The Atlanta Journal-Constitution

Tom Price fine pick to head DHHS

- Jay Bookman My Opinion

Donald Trump could not have nominated a better person as secretary of the Department of Health and Human Services than U.S. Rep. Tom Price of Georgia.

I know that sounds surprising. During the campaign, Trump consistent­ly told voters that he was different than other Republican­s, that he would protect Medicare, Medicaid, Social Security and other essential safety-net programs. Price, on the other hand, has long nursed an ideologue’s hatred of such programs. He wants to privatize Medicare and slash Medicaid dramatical­ly, and has consistent­ly voted against efforts to extend coverage even to children through the Children’s Health Insurance Program.

So why has Trump decided to take programs that he has pledged to protect and place them under the control of a person pledged to drasticall­y reduce and, if possible, eliminate them?

Come on. You know the answer already. It’s because Trump’s campaign talk was a scam. Every administra­tion has its priorities, and since we cannot afford both huge tax cuts for the wealthy and decent health care for the masses, decent health care for the masses has been placed on the chopping block by the Trump administra­tion.

Because that’s what you do, right? When you run an anti-elitist, anti-Wall Street, populist campaign that tells working people they have been victims of a rigged system that ignores their needs in favor of the well-connected, after your election you immediatel­y move to lavish immense rewards on the wealthy, appoint fellow billionair­es and Wall Street denizens to your Cabinet and undercut programs that provide citizens at least some insulation against predatory capitalism.

On Medicare, for example, Price and his fellow House Republican­s have laid out a plan in which the current system of guaranteed coverage would be replaced with a system in which elderly Americans are given federal subsidies — the GOP calls them “premium supports” — which they then use to buy private insurance plans on the open marketplac­e. If that sounds familiar, it should. It’s very much the same structure as Obamacare.

In addition, Price has proposed legislatio­n to cut traditiona­l federal Medicaid spending by $1 trillion over the next decade. Repeal of the Obamacare Medicaid expansion would cut another $1.1 trillion, producing $2.1 trillion that then becomes available for cutting taxes on the wealthiest 1 percent. And if that means that some 14 million Americans have to be stripped of Medicaid coverage to achieve that goal, as predicted by the Congressio­nal Budget Office, that’s the price to be paid.
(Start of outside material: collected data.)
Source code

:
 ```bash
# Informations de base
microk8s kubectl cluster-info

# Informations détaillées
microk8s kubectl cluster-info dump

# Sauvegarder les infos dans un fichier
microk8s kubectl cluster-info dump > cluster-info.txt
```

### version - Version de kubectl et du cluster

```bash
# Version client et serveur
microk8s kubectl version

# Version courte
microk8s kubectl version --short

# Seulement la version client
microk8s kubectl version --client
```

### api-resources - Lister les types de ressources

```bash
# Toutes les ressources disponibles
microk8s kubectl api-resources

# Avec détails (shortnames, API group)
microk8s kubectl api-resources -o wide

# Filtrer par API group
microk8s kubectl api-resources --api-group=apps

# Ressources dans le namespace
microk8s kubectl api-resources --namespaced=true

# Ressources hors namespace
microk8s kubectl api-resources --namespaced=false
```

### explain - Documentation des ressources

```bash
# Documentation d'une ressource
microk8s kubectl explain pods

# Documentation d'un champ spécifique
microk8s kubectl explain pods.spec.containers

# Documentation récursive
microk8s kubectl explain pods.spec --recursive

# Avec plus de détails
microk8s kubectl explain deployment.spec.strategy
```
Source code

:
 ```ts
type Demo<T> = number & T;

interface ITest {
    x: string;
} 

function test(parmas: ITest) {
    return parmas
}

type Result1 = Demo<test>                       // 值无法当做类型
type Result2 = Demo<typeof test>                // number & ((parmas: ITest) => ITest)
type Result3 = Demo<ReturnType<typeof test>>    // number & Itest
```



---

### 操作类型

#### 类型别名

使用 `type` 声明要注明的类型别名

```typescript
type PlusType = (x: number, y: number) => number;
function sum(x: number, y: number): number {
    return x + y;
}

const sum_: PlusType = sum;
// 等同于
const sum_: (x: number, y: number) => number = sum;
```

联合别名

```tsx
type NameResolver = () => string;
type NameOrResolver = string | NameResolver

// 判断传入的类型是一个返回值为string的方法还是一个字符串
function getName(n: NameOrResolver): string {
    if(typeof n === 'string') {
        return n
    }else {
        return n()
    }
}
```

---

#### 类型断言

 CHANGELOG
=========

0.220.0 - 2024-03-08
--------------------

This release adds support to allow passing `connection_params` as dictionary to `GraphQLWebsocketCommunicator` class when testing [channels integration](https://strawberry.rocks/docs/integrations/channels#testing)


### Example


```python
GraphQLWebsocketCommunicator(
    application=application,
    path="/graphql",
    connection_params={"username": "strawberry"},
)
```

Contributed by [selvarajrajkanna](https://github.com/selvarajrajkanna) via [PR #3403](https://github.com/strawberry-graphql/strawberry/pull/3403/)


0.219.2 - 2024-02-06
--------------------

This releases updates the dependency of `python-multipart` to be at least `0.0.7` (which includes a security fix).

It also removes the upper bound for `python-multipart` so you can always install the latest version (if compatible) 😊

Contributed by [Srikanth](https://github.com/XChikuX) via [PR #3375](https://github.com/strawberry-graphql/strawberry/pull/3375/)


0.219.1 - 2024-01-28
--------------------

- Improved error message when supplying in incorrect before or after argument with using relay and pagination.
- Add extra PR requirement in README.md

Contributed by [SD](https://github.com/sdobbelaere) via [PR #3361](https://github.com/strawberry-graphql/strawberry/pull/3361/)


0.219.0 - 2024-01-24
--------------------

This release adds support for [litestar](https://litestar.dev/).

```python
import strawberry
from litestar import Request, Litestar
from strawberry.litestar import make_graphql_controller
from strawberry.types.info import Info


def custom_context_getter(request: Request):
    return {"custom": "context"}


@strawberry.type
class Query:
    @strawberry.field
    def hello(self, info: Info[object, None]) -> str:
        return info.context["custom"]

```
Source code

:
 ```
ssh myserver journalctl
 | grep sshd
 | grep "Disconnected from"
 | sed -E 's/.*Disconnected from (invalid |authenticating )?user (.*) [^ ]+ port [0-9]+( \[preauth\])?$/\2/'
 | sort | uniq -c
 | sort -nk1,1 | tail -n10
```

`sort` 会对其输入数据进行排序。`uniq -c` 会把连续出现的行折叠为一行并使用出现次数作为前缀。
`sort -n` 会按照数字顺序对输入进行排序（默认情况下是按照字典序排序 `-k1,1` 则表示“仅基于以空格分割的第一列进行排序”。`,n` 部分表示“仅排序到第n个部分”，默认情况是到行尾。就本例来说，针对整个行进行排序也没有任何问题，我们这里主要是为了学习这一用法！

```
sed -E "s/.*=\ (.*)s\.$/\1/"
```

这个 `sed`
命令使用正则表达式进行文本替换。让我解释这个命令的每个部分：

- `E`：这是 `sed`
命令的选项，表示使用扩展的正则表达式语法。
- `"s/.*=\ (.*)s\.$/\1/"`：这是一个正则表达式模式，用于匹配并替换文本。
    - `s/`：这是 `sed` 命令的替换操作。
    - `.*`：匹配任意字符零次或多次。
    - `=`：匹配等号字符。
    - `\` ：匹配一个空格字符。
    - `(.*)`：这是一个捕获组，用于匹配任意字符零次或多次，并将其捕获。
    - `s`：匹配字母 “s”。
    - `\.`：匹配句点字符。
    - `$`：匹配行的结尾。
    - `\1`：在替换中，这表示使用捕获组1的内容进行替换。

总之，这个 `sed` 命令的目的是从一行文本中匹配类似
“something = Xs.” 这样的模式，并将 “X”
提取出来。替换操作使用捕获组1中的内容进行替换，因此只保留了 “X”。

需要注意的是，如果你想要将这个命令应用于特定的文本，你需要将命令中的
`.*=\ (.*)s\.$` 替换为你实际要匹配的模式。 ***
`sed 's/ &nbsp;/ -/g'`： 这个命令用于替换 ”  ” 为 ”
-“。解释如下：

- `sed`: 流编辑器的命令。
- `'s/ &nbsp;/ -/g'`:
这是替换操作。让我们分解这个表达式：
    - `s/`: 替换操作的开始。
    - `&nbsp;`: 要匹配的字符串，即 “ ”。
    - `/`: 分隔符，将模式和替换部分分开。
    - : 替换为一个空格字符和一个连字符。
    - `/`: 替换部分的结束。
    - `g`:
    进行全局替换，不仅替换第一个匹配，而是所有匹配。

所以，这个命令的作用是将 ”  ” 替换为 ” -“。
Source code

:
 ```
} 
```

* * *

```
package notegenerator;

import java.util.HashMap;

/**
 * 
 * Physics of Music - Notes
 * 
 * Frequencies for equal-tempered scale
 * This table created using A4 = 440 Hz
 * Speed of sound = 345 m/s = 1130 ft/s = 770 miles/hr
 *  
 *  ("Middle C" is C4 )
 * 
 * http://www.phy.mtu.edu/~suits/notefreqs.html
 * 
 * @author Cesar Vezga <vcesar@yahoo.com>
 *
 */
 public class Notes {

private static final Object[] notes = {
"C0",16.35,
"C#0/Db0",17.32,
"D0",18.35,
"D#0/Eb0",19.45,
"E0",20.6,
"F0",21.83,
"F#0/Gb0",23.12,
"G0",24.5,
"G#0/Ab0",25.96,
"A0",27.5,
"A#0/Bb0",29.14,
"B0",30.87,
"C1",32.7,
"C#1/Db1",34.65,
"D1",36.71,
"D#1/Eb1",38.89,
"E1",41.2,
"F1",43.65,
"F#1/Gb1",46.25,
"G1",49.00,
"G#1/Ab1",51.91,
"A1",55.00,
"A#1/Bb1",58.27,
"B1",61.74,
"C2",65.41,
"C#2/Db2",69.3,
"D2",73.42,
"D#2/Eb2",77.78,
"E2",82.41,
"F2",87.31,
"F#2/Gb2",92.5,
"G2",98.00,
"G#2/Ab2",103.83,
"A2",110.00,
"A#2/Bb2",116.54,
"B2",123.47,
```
In fact, when Senate Finance Committee Chairman Orrin Hatch was asked whether entitlemen­t cuts are needed to make tax cuts plausible, he didn’t mince words: “I think that’s probably the understate­ment,” he told the Washington Post. Rural hospitals will close as their paying customers lose the capacity to pay, and once those areas lose hospitals they lose whatever meager ability they may have had to attract industry. These are not happy outcomes, but elections do have consequenc­es. The consequenc­es of this one are that men such as Price will get to test long-held Republican fantasies about how the world ought to work, and a lot of vulnerable people are going to suffer as a result. But if that’s what has to happen to open some eyes, I guess we better get on with it.